The Cadillac hit a sign and mailbox, causing it to separate into two halves. The rear half struck a building and stopped against a wall. The front half began spinning, resting against the curb of a parking lot on Rhoda Avenue.
Jenkins and Cefalde were injured. Cefalde died the next day in the hospital.
Michael Cefalde said he he thinks about “being a young man when I had my daughter and how she shaped me into the man I am today. She was my best friend, and that love for a daughter, for a son, will be something you can never relive. It’s just unbelievable the love I have for that young lady and how we grew over the years together.”
He added, “When her little brother was born, how she just brought him into our family and embraced him. It will be hard to never get to walk Kaitlyn down the aisle, not to hold her child, my grandchild.”
Kaitlyn’s mother, Kristina Henik, said it’s hard to imagine how they went from spending time with Kaitlyn last Thanksgiving “to one week later, Dec. 1, surrounding her in the surgical intensive care unit at St. E’s listening to the doctor explain the impact of her head injuries are fatal, praying for a miracle to save her life.
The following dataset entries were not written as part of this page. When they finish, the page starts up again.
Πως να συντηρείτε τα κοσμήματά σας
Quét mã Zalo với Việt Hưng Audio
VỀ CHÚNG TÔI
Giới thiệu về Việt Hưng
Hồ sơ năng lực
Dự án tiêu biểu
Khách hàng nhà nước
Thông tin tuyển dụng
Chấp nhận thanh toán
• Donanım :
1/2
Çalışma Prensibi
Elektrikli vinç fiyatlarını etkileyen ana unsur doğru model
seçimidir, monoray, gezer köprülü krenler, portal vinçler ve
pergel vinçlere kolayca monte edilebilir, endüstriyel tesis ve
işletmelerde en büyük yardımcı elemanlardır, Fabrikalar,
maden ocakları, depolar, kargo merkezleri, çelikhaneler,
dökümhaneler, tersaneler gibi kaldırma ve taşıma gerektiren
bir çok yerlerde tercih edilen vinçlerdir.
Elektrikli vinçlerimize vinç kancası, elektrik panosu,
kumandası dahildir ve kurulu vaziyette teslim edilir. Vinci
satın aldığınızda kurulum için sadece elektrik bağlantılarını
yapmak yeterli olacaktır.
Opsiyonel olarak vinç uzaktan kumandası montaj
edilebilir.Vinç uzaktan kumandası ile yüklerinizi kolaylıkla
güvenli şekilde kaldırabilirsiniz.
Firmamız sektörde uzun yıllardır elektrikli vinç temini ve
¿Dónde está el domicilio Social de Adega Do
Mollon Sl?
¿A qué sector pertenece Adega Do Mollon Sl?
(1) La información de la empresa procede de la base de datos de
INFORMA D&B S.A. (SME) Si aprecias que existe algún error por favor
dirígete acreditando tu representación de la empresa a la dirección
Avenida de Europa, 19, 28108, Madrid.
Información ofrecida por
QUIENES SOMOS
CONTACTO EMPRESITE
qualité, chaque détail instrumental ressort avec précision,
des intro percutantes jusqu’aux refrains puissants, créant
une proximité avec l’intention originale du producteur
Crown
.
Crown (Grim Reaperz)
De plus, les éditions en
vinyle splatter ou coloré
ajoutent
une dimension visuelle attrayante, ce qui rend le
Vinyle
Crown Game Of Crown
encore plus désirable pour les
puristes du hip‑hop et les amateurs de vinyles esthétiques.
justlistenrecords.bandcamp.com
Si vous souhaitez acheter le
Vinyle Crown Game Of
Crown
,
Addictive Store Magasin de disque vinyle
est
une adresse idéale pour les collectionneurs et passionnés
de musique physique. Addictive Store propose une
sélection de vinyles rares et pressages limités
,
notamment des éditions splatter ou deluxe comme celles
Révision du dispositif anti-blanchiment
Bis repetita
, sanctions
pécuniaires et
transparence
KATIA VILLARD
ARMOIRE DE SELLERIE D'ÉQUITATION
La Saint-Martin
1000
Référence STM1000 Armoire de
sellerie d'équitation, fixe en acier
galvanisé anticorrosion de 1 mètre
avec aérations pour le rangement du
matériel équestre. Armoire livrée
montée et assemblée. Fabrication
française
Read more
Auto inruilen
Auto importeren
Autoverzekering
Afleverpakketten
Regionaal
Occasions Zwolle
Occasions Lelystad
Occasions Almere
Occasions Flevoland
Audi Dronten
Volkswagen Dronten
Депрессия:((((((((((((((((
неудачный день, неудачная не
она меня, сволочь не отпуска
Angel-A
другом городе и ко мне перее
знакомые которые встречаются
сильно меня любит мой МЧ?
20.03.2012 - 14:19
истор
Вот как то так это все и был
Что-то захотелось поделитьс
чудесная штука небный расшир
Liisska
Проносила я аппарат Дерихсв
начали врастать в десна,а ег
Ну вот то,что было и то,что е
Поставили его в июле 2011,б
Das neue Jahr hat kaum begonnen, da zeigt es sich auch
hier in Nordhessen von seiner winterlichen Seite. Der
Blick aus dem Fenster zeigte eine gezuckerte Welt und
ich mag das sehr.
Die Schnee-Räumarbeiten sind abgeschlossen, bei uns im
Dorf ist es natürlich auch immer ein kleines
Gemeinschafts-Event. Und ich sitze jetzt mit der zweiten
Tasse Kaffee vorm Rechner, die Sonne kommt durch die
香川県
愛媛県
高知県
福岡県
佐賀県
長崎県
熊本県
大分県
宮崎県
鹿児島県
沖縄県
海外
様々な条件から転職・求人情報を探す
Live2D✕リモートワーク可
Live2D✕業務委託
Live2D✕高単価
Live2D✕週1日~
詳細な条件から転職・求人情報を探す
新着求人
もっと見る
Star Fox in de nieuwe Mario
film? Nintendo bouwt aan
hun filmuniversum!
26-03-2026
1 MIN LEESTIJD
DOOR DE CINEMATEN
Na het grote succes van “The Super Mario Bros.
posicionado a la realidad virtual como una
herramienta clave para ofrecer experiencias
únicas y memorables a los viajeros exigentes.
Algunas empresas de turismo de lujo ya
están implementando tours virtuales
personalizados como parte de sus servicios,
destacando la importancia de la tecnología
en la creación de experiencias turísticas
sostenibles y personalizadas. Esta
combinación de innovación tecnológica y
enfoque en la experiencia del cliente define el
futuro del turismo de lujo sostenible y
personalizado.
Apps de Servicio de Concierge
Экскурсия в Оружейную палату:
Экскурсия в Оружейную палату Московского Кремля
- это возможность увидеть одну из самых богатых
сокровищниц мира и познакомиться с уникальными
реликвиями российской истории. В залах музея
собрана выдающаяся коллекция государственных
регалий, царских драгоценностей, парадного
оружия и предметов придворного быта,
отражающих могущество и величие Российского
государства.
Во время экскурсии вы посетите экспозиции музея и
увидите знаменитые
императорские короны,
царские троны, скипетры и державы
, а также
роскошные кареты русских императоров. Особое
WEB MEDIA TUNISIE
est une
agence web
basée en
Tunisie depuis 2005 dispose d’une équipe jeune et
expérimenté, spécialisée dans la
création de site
“That was not our daughter laying there, brain dead, no smile, no laugh, no spunk,” she said. “Her father and I will forever recall the pain of walking down that cold hospital hallway to the operating room the next morning, where we sat with her until her heart stopped beating. For what? Why? These are things we can’t answer.”
She said the crash that killed her daughter was “no accident.” She said there was “only deliberate, selfish, violent actions of one person. And if not for his actions, we wouldn’t be here today.”
She said the family had “never met” Jenkins, “a stranger to our family.”
Prosecutors say Jenkins left the hospital and was on the loose for eight months. The U.S. Marshals Service asked for the the public’s help to find Jenkins. Marshals eventually located him Aug. 15 hiding under a tarp and blanket in the basement of a home on Upton Avenue and took him into custody.
He had been secretly indicted March 30, and a warrant was issued for his arrest. He pleaded guilty in October to involuntary manslaughter and failure to comply with the order of a police officer in a plea agreement.
Michael Cefalde said after the hearing that his daughter and Jenkins may have been friends, but reports calling Jenkins Kaitlyn’s boyfriend would not be accurate for someone her family had never met.
Henik told Judge Pokorny, who was filling in for Judge R. Scott Krichbaum, that Kaitlyn “is loved dearly and missed by so many. The ripple effect of this tragedy is relentless. It is everlasting, and I will never again receive a call from her ‘Hey, Mom. What’s going on this weekend? What are we doing with the kids? Where are we going?’
“Never again will she be there to cheer her siblings on at the ballfields, to be in a family photo. Sunday afternoon visits that took place in the living room and around the dinner table now happen at the cemetery.”
Jenkins spoke to the judge, saying Kaitlyn’s was “my best friend” and apologized to her family.